[Recorded data]
□ □ □

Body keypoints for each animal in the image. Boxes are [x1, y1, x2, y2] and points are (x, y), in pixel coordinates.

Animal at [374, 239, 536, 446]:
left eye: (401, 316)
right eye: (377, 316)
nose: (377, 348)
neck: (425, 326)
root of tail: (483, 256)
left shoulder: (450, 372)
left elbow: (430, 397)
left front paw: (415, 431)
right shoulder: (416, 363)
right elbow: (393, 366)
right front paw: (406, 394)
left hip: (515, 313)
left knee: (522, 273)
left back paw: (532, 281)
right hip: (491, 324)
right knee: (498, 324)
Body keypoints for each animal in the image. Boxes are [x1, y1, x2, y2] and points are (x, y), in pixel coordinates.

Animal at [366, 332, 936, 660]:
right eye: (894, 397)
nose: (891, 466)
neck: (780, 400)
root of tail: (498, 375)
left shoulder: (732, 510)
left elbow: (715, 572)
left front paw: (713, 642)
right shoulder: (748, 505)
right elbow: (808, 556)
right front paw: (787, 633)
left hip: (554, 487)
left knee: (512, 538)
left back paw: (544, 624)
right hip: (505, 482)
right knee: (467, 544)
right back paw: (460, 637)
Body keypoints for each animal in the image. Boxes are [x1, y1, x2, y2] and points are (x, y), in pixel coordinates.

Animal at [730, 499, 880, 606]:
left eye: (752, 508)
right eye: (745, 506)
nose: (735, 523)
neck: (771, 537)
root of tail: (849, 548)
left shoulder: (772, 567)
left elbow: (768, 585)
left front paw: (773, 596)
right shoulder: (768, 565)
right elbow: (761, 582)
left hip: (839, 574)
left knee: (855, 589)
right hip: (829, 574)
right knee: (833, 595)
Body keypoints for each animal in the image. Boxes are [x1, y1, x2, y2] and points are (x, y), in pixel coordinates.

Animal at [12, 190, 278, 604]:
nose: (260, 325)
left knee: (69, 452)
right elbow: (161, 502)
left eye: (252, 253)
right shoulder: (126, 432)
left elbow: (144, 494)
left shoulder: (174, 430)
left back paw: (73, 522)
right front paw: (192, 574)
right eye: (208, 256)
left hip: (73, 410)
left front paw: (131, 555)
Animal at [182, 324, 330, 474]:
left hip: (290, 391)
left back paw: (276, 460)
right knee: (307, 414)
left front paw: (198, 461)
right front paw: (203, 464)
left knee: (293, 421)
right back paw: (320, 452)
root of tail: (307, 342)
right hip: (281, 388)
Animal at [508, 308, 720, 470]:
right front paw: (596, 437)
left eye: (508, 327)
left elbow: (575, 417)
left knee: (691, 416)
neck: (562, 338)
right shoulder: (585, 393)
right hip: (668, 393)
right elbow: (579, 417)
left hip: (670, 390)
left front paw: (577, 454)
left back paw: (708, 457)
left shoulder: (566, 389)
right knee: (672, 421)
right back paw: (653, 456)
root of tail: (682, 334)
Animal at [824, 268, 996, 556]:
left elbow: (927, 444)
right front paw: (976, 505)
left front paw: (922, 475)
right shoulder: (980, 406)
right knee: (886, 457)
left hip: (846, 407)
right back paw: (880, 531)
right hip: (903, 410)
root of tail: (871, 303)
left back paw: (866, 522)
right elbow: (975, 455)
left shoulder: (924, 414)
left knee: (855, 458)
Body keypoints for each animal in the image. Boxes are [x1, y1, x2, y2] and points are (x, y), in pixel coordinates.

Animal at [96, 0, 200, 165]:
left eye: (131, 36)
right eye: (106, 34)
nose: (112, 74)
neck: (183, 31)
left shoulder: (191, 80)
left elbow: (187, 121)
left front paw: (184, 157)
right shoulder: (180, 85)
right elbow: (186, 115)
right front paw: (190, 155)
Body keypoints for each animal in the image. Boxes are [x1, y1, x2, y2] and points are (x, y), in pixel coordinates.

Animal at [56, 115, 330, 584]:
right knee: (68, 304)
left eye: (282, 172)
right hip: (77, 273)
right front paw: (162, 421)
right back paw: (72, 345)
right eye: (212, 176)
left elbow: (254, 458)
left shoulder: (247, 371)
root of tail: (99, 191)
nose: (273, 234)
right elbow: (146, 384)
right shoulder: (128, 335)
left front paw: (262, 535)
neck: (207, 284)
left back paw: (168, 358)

□ □ □

YOUR INSTRUCTIONS >> What do the lines above say from the one containing "right front paw: (406, 394)" down to the one containing "right shoulder: (748, 505)"? Return them exactly, both end lines included, and only them.

WRITTEN RESPONSE >>
right front paw: (406, 394)
left hip: (515, 313)
left knee: (522, 273)
left back paw: (532, 281)
right hip: (491, 324)
right knee: (498, 324)
Body keypoints for each animal in the image. Boxes are [x1, y1, x2, y2] and points are (x, y), in pixel coordinates.

Animal at [366, 332, 936, 660]:
right eye: (894, 397)
nose: (891, 466)
neck: (780, 400)
root of tail: (498, 375)
left shoulder: (732, 510)
left elbow: (715, 572)
left front paw: (713, 642)
right shoulder: (748, 505)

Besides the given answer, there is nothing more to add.